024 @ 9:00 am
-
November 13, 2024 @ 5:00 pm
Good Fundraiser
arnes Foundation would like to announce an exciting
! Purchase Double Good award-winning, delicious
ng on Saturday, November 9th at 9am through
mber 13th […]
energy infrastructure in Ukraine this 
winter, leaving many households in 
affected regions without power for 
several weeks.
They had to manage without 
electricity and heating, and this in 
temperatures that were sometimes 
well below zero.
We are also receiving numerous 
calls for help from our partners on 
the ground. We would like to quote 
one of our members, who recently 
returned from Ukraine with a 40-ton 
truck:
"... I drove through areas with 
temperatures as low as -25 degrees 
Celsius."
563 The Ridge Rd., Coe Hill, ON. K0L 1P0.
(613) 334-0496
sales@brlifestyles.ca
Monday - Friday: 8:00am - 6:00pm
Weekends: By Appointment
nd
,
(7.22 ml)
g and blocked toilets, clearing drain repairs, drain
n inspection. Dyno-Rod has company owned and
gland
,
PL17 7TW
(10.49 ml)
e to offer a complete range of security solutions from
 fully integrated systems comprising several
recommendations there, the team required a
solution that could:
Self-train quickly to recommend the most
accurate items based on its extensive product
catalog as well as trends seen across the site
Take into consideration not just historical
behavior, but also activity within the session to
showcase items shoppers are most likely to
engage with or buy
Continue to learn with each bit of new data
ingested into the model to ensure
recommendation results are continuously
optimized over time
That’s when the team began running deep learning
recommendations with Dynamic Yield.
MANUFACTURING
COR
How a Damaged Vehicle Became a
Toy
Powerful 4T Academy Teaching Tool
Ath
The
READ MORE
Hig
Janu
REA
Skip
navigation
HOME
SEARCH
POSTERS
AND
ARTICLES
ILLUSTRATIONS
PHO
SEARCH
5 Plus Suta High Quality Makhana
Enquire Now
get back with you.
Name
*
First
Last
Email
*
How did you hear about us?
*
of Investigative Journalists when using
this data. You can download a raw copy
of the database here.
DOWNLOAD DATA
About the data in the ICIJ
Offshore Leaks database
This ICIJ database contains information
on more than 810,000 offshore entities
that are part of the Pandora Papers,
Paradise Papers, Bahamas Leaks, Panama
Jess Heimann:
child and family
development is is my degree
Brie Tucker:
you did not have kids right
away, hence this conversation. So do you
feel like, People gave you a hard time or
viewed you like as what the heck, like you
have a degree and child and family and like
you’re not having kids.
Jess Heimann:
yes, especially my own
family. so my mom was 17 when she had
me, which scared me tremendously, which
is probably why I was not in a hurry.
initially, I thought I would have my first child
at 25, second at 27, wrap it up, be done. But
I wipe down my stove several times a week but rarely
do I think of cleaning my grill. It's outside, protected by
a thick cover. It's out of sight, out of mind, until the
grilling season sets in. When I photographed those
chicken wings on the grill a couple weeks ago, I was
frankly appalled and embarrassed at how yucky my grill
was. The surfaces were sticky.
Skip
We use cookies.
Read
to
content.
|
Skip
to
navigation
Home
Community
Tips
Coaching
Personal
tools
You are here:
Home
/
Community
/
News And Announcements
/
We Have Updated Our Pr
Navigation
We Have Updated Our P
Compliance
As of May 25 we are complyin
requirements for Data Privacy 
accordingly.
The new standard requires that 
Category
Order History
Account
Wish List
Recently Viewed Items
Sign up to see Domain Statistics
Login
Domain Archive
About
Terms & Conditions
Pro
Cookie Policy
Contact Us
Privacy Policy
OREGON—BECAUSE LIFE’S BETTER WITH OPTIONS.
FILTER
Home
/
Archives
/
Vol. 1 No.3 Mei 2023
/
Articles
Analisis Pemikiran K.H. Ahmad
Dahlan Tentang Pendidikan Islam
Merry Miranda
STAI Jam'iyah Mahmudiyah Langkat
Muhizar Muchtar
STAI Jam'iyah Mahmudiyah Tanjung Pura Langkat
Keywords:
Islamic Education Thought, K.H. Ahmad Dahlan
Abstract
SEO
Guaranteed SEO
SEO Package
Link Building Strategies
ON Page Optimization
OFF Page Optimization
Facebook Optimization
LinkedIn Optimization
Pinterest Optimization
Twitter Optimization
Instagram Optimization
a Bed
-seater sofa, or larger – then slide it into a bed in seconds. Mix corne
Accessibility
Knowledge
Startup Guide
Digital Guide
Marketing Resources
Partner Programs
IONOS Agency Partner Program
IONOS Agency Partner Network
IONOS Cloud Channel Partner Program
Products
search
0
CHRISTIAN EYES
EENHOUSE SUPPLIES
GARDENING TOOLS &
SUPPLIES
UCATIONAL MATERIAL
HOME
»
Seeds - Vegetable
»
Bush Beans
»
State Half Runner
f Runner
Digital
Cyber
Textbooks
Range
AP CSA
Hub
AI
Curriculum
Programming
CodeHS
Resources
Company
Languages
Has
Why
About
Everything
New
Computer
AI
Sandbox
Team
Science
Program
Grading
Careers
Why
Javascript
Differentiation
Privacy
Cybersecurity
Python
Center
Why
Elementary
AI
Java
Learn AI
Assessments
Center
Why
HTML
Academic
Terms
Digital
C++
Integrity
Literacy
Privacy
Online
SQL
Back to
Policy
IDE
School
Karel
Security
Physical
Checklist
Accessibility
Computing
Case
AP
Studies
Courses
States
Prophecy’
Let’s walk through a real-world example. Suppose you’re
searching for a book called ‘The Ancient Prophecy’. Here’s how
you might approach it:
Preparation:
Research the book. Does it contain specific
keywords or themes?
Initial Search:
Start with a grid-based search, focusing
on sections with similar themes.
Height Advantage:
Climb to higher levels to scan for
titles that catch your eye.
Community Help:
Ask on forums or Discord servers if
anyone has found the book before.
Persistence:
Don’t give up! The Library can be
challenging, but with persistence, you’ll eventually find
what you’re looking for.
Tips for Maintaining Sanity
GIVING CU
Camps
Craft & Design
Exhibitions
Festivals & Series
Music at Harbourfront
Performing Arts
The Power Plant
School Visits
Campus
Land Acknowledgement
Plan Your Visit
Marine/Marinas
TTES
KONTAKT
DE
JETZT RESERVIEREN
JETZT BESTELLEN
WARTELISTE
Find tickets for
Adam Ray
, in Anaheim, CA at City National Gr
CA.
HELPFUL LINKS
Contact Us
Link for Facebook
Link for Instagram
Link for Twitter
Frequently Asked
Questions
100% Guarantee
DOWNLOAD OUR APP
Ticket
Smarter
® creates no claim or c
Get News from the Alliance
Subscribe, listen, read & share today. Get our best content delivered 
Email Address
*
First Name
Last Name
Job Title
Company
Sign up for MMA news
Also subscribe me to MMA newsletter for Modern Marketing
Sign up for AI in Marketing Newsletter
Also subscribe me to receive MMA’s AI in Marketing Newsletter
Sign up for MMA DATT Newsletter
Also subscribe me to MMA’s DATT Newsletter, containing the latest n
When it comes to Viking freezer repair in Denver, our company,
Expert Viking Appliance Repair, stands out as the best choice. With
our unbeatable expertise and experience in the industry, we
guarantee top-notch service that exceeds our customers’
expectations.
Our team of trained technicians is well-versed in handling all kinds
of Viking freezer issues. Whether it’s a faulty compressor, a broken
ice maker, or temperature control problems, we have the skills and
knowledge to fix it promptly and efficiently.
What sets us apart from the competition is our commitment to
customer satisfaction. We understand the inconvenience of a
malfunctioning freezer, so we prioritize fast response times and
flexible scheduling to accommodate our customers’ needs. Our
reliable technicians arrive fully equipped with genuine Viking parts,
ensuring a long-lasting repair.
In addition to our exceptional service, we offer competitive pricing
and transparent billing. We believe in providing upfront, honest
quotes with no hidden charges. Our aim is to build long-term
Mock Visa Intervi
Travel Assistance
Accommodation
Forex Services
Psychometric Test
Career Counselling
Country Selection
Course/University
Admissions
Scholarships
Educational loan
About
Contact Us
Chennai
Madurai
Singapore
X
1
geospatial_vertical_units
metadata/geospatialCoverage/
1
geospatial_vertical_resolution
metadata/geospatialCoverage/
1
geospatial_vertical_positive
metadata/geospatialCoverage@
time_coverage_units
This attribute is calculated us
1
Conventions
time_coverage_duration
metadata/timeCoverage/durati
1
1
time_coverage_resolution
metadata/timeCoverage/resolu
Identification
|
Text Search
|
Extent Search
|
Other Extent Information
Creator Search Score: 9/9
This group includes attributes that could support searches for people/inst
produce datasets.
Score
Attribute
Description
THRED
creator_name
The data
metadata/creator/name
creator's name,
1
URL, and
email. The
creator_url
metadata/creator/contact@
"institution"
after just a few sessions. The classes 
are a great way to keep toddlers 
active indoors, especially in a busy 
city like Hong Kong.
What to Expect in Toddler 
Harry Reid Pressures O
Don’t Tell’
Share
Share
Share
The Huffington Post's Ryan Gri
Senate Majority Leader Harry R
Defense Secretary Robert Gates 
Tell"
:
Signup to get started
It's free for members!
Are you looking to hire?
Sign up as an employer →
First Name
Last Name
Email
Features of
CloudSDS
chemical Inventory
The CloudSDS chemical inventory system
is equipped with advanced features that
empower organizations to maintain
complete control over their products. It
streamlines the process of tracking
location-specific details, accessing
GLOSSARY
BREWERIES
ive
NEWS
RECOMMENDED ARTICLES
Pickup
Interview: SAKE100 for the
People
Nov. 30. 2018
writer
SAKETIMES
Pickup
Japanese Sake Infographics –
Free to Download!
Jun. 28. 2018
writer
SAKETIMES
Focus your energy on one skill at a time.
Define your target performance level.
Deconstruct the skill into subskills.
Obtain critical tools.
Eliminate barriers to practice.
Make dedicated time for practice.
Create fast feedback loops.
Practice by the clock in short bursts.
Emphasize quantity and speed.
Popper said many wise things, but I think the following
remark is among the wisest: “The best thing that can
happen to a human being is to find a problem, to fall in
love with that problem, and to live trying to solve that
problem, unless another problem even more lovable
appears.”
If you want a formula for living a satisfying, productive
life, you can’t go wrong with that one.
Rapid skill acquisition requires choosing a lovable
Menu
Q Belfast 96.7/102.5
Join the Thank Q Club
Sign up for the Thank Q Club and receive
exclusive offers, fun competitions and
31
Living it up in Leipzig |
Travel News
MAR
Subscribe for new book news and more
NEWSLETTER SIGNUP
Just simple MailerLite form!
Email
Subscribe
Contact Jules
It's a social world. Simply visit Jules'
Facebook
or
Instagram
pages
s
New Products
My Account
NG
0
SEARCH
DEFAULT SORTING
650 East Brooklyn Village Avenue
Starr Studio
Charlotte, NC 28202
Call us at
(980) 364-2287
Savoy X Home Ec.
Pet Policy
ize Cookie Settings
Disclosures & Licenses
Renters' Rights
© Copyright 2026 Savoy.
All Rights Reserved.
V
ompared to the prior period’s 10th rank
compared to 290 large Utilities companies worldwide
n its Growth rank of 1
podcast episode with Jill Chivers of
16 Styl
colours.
○ ○ ○ ○ ○ ○ ○
## To-do item
Output the entries verbatim, from their first line through the line containing "behavior, but also", inclusive.

## Response
024 @ 9:00 am
-
November 13, 2024 @ 5:00 pm
Good Fundraiser
arnes Foundation would like to announce an exciting
! Purchase Double Good award-winning, delicious
ng on Saturday, November 9th at 9am through
mber 13th […]
energy infrastructure in Ukraine this 
winter, leaving many households in 
affected regions without power for 
several weeks.
They had to manage without 
electricity and heating, and this in 
temperatures that were sometimes 
well below zero.
We are also receiving numerous 
calls for help from our partners on 
the ground. We would like to quote 
one of our members, who recently 
returned from Ukraine with a 40-ton 
truck:
"... I drove through areas with 
temperatures as low as -25 degrees 
Celsius."
563 The Ridge Rd., Coe Hill, ON. K0L 1P0.
(613) 334-0496
sales@brlifestyles.ca
Monday - Friday: 8:00am - 6:00pm
Weekends: By Appointment
nd
,
(7.22 ml)
g and blocked toilets, clearing drain repairs, drain
n inspection. Dyno-Rod has company owned and
gland
,
PL17 7TW
(10.49 ml)
e to offer a complete range of security solutions from
 fully integrated systems comprising several
recommendations there, the team required a
solution that could:
Self-train quickly to recommend the most
accurate items based on its extensive product
catalog as well as trends seen across the site
Take into consideration not just historical
behavior, but also activity within the session to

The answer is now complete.